### Instructions for the task
Your task is to print all of the entries exactly, though the pictures should not be included.
******************************
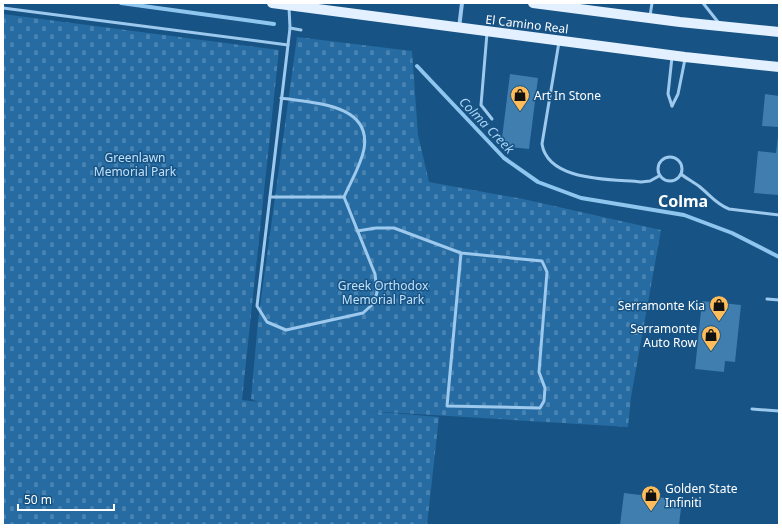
<svg xmlns="http://www.w3.org/2000/svg" width="782" height="528" viewBox="0 0 782 528" font-family="'Noto Sans',sans-serif">
<style>
.cemetery{fill:url(#cemetery-stones)}
.lines{fill:none;stroke-linecap:round;stroke-linejoin:round}
.stream{stroke:#8ec6ef;stroke-width:4}
.building{fill:#3f7eae}
.service{stroke:#9cc9ed;stroke-width:3}
.minor{stroke:#9cc9ed;stroke-width:4}
.primary{stroke:#e2f0ff;stroke-width:10}
.labels{text-anchor:middle;dominant-baseline:central;stroke-width:3;stroke-linejoin:round;paint-order:stroke}
.street-label{font-size:12px;fill:#fff;stroke:#175384}
.poi-label{font-size:12px;fill:#fff;stroke:#175384;text-anchor:start}
.park-label{font-size:12px;fill:#c1e1f9;stroke:#175384}
.water-label{font-size:13px;font-style:italic;fill:#a7d3f4;stroke:#175384}
.district-label{font-size:16px;font-weight:bold;fill:#fff;stroke:#175384}
</style>
<defs>
<pattern id="cemetery-stones" width="16" height="16" patternUnits="userSpaceOnUse"><rect width="16" height="16" fill="#266ca2"/><path d="M2 7V4a2 2 0 0 1 4 0v3zM10 15v-3a2 2 0 0 1 4 0v3z" fill="#4782b0"/></pattern>
</defs>
<rect width="100%" height="100%" fill="#175384"/>
<path class="cemetery" d="M3,14L279,50L242,400L259,402L251,399L258,321L297,37L412,51L418,135L429,182L523,199L661,230L631,397L628,427L367,411L439,417L427,525H3Z"/>
<g class="lines">
<g class="stream">
<path d="M121,3L274,24"/>
<path d="M417,66L504,158L538,182L581,198L684,215L732,233L779,257"/>
</g>
</g>
<g class="building">
<path d="M510,74L538,78L529,149L501,146Z"/>
<path d="M765,94L779,96V127L762,126Z"/>
<path d="M778,136H779V195L754,193L758,151L776,153Z"/>
<path d="M702,301L741,305L735,362L725,361L724,372L695,369Z"/>
<path d="M624,493L682,500L679,525H620Z"/>
</g>
<g class="lines">
<g class="service">
<path d="M703,3L718,22"/>
<path d="M3,8L288,45"/>
<path d="M650,16L652,3"/>
<path d="M290,28L301,30"/>
<path d="M487,33L481,105L492,119"/>
<path d="M559,42L542,144C548,182 612,179 641,182L650,181L659,176"/>
<path d="M281,98C311,103 372,103 364,149C361,165 351,181 344,197L375,274L377,292L374,303L363,313L286,330L267,322L257,306L290,28L289,7"/>
<path d="M672,106L668,94L672,57"/>
<path d="M672,106L678,94L685,59"/>
<circle cx="670" cy="169" r="12"/>
<path d="M681,174C687,179 694,182 700,187C710,195 716,204 729,209L779,215"/>
<path d="M270,197H344"/>
<path d="M357,231L376,228H394L461,253L542,261L547,272L539,372L545,388L544,401L540,408L447,406L461,253"/>
<path d="M767,299L779,300"/>
<path d="M752,409L779,411"/>
</g>
<path class="minor" d="M459,28L462,3"/>
<g class="primary">
<path d="M272,3L685,57L779,67"/>
<path d="M533,3L680,22L779,32"/>
</g>
</g>
<defs>
<g id="shop-pin" transform="scale(1)"><path d="M0 17L-7.5 6A9.5 9.5 0 1 1 7.5 6Z" fill="#ffbc58" stroke="#175384"/><path d="M-5-2.5h2.3a2.7 3.5 0 0 1 5.4 0H5L5.5 6h-11ZM-1.5-2.5h3a1.5 2.3 0 0 0-3 0Z" fill="#111"/></g>
</defs>
<g fill-rule="evenodd">
<use href="#shop-pin" x="520" y="95"/>
<use href="#shop-pin" x="719" y="305"/>
<use href="#shop-pin" x="711" y="335"/>
<use href="#shop-pin" x="651" y="495"/>
</g>
<g class="labels">
<g class="street-label">
<text transform="translate(527 24) rotate(7)">El Camino Real</text>
</g>
<g class="poi-label">
<text x="534" y="95">Art In Stone</text>
<text x="705" y="305" text-anchor="end">Serramonte Kia</text>
<text x="697" y="328" text-anchor="end">Serramonte<tspan x="697" dy="14">Auto Row</tspan></text>
<text x="665" y="488">Golden State<tspan x="665" dy="14">Infiniti</tspan></text>
</g>
<g class="park-label">
<text x="135" y="157">Greenlawn<tspan x="135" dy="14">Memorial Park</tspan></text>
<text x="383" y="285">Greek Orthodox<tspan x="383" dy="14">Memorial Park</tspan></text>
</g>
<g class="water-label">
<text transform="translate(487 125) rotate(46)">Colma Creek</text>
</g>
<g class="district-label">
<text x="683" y="201">Colma</text>
</g>
</g>
<rect width="782" height="528" fill="none" stroke="#ffffff" stroke-width="8"/>
<path d="M18 504v6h96v-6" fill="none" stroke="#ffffff" stroke-width="2"/>
<text x="24" y="504" font-size="12" fill="#ffffff" stroke="#175384" stroke-width="3" paint-order="stroke">50 m</text>
</svg>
******************************
### Response to the task
<svg xmlns="http://www.w3.org/2000/svg" width="782" height="528" viewBox="0 0 782 528" font-family="'Noto Sans',sans-serif">
<style>
.cemetery{fill:url(#cemetery-stones)}
.lines{fill:none;stroke-linecap:round;stroke-linejoin:round}
.stream{stroke:#8ec6ef;stroke-width:4}
.building{fill:#3f7eae}
.service{stroke:#9cc9ed;stroke-width:3}
.minor{stroke:#9cc9ed;stroke-width:4}
.primary{stroke:#e2f0ff;stroke-width:10}
.labels{text-anchor:middle;dominant-baseline:central;stroke-width:3;stroke-linejoin:round;paint-order:stroke}
.street-label{font-size:12px;fill:#fff;stroke:#175384}
.poi-label{font-size:12px;fill:#fff;stroke:#175384;text-anchor:start}
.park-label{font-size:12px;fill:#c1e1f9;stroke:#175384}
.water-label{font-size:13px;font-style:italic;fill:#a7d3f4;stroke:#175384}
.district-label{font-size:16px;font-weight:bold;fill:#fff;stroke:#175384}
</style>
<defs>
<pattern id="cemetery-stones" width="16" height="16" patternUnits="userSpaceOnUse"><rect width="16" height="16" fill="#266ca2"/><path d="M2 7V4a2 2 0 0 1 4 0v3zM10 15v-3a2 2 0 0 1 4 0v3z" fill="#4782b0"/></pattern>
</defs>
<rect width="100%" height="100%" fill="#175384"/>
<path class="cemetery" d="M3,14L279,50L242,400L259,402L251,399L258,321L297,37L412,51L418,135L429,182L523,199L661,230L631,397L628,427L367,411L439,417L427,525H3Z"/>
<g class="lines">
<g class="stream">
<path d="M121,3L274,24"/>
<path d="M417,66L504,158L538,182L581,198L684,215L732,233L779,257"/>
</g>
</g>
<g class="building">
<path d="M510,74L538,78L529,149L501,146Z"/>
<path d="M765,94L779,96V127L762,126Z"/>
<path d="M778,136H779V195L754,193L758,151L776,153Z"/>
<path d="M702,301L741,305L735,362L725,361L724,372L695,369Z"/>
<path d="M624,493L682,500L679,525H620Z"/>
</g>
<g class="lines">
<g class="service">
<path d="M703,3L718,22"/>
<path d="M3,8L288,45"/>
<path d="M650,16L652,3"/>
<path d="M290,28L301,30"/>
<path d="M487,33L481,105L492,119"/>
<path d="M559,42L542,144C548,182 612,179 641,182L650,181L659,176"/>
<path d="M281,98C311,103 372,103 364,149C361,165 351,181 344,197L375,274L377,292L374,303L363,313L286,330L267,322L257,306L290,28L289,7"/>
<path d="M672,106L668,94L672,57"/>
<path d="M672,106L678,94L685,59"/>
<circle cx="670" cy="169" r="12"/>
<path d="M681,174C687,179 694,182 700,187C710,195 716,204 729,209L779,215"/>
<path d="M270,197H344"/>
<path d="M357,231L376,228H394L461,253L542,261L547,272L539,372L545,388L544,401L540,408L447,406L461,253"/>
<path d="M767,299L779,300"/>
<path d="M752,409L779,411"/>
</g>
<path class="minor" d="M459,28L462,3"/>
<g class="primary">
<path d="M272,3L685,57L779,67"/>
<path d="M533,3L680,22L779,32"/>
</g>
</g>
<defs>
<g id="shop-pin" transform="scale(1)"><path d="M0 17L-7.5 6A9.5 9.5 0 1 1 7.5 6Z" fill="#ffbc58" stroke="#175384"/><path d="M-5-2.5h2.3a2.7 3.5 0 0 1 5.4 0H5L5.5 6h-11ZM-1.5-2.5h3a1.5 2.3 0 0 0-3 0Z" fill="#111"/></g>
</defs>
<g fill-rule="evenodd">
<use href="#shop-pin" x="520" y="95"/>
<use href="#shop-pin" x="719" y="305"/>
<use href="#shop-pin" x="711" y="335"/>
<use href="#shop-pin" x="651" y="495"/>
</g>
<g class="labels">
<g class="street-label">
<text transform="translate(527 24) rotate(7)">El Camino Real</text>
</g>
<g class="poi-label">
<text x="534" y="95">Art In Stone</text>
<text x="705" y="305" text-anchor="end">Serramonte Kia</text>
<text x="697" y="328" text-anchor="end">Serramonte<tspan x="697" dy="14">Auto Row</tspan></text>
<text x="665" y="488">Golden State<tspan x="665" dy="14">Infiniti</tspan></text>
</g>
<g class="park-label">
<text x="135" y="157">Greenlawn<tspan x="135" dy="14">Memorial Park</tspan></text>
<text x="383" y="285">Greek Orthodox<tspan x="383" dy="14">Memorial Park</tspan></text>
</g>
<g class="water-label">
<text transform="translate(487 125) rotate(46)">Colma Creek</text>
</g>
<g class="district-label">
<text x="683" y="201">Colma</text>
</g>
</g>
<rect width="782" height="528" fill="none" stroke="#ffffff" stroke-width="8"/>
<path d="M18 504v6h96v-6" fill="none" stroke="#ffffff" stroke-width="2"/>
<text x="24" y="504" font-size="12" fill="#ffffff" stroke="#175384" stroke-width="3" paint-order="stroke">50 m</text>
</svg>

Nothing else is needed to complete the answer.